▶ **PROBLEM TO SOLVE**
Repeat the data that follows in full. Do not include the pictures.

▶ **DATASET RECORDS**
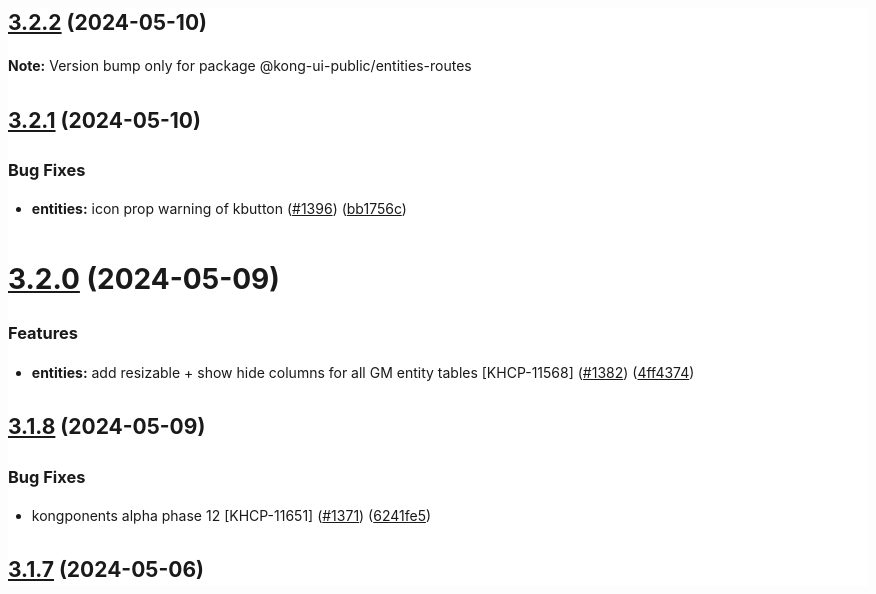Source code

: 


## [3.2.2](https://github.com/Kong/public-ui-components/compare/@kong-ui-public/entities-routes@3.2.1...@kong-ui-public/entities-routes@3.2.2) (2024-05-10)

**Note:** Version bump only for package @kong-ui-public/entities-routes





## [3.2.1](https://github.com/Kong/public-ui-components/compare/@kong-ui-public/entities-routes@3.2.0...@kong-ui-public/entities-routes@3.2.1) (2024-05-10)


### Bug Fixes

* **entities:** icon prop warning of kbutton ([#1396](https://github.com/Kong/public-ui-components/issues/1396)) ([bb1756c](https://github.com/Kong/public-ui-components/commit/bb1756c5b90e5ad10efd9fcd4fed6df93f27e464))





# [3.2.0](https://github.com/Kong/public-ui-components/compare/@kong-ui-public/entities-routes@3.1.8...@kong-ui-public/entities-routes@3.2.0) (2024-05-09)


### Features

* **entities:** add resizable + show hide columns for all GM entity tables [KHCP-11568] ([#1382](https://github.com/Kong/public-ui-components/issues/1382)) ([4ff4374](https://github.com/Kong/public-ui-components/commit/4ff437408ac07d48a57359db8256a2f5f13388c2))





## [3.1.8](https://github.com/Kong/public-ui-components/compare/@kong-ui-public/entities-routes@3.1.7...@kong-ui-public/entities-routes@3.1.8) (2024-05-09)


### Bug Fixes

* kongponents alpha phase 12 [KHCP-11651] ([#1371](https://github.com/Kong/public-ui-components/issues/1371)) ([6241fe5](https://github.com/Kong/public-ui-components/commit/6241fe51d8f08d4fc7d4e58eb6b02a0a0b100d81))





## [3.1.7](https://github.com/Kong/public-ui-components/compare/@kong-ui-public/entities-routes@3.1.6...@kong-ui-public/entities-routes@3.1.7) (2024-05-06)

▶ **RESULT OF THE EXERCISE**
Source code

: 


## [3.2.2](https://github.com/Kong/public-ui-components/compare/@kong-ui-public/entities-routes@3.2.1...@kong-ui-public/entities-routes@3.2.2) (2024-05-10)

**Note:** Version bump only for package @kong-ui-public/entities-routes





## [3.2.1](https://github.com/Kong/public-ui-components/compare/@kong-ui-public/entities-routes@3.2.0...@kong-ui-public/entities-routes@3.2.1) (2024-05-10)


### Bug Fixes

* **entities:** icon prop warning of kbutton ([#1396](https://github.com/Kong/public-ui-components/issues/1396)) ([bb1756c](https://github.com/Kong/public-ui-components/commit/bb1756c5b90e5ad10efd9fcd4fed6df93f27e464))





# [3.2.0](https://github.com/Kong/public-ui-components/compare/@kong-ui-public/entities-routes@3.1.8...@kong-ui-public/entities-routes@3.2.0) (2024-05-09)


### Features

* **entities:** add resizable + show hide columns for all GM entity tables [KHCP-11568] ([#1382](https://github.com/Kong/public-ui-components/issues/1382)) ([4ff4374](https://github.com/Kong/public-ui-components/commit/4ff437408ac07d48a57359db8256a2f5f13388c2))





## [3.1.8](https://github.com/Kong/public-ui-components/compare/@kong-ui-public/entities-routes@3.1.7...@kong-ui-public/entities-routes@3.1.8) (2024-05-09)


### Bug Fixes

* kongponents alpha phase 12 [KHCP-11651] ([#1371](https://github.com/Kong/public-ui-components/issues/1371)) ([6241fe5](https://github.com/Kong/public-ui-components/commit/6241fe51d8f08d4fc7d4e58eb6b02a0a0b100d81))





## [3.1.7](https://github.com/Kong/public-ui-components/compare/@kong-ui-public/entities-routes@3.1.6...@kong-ui-public/entities-routes@3.1.7) (2024-05-06)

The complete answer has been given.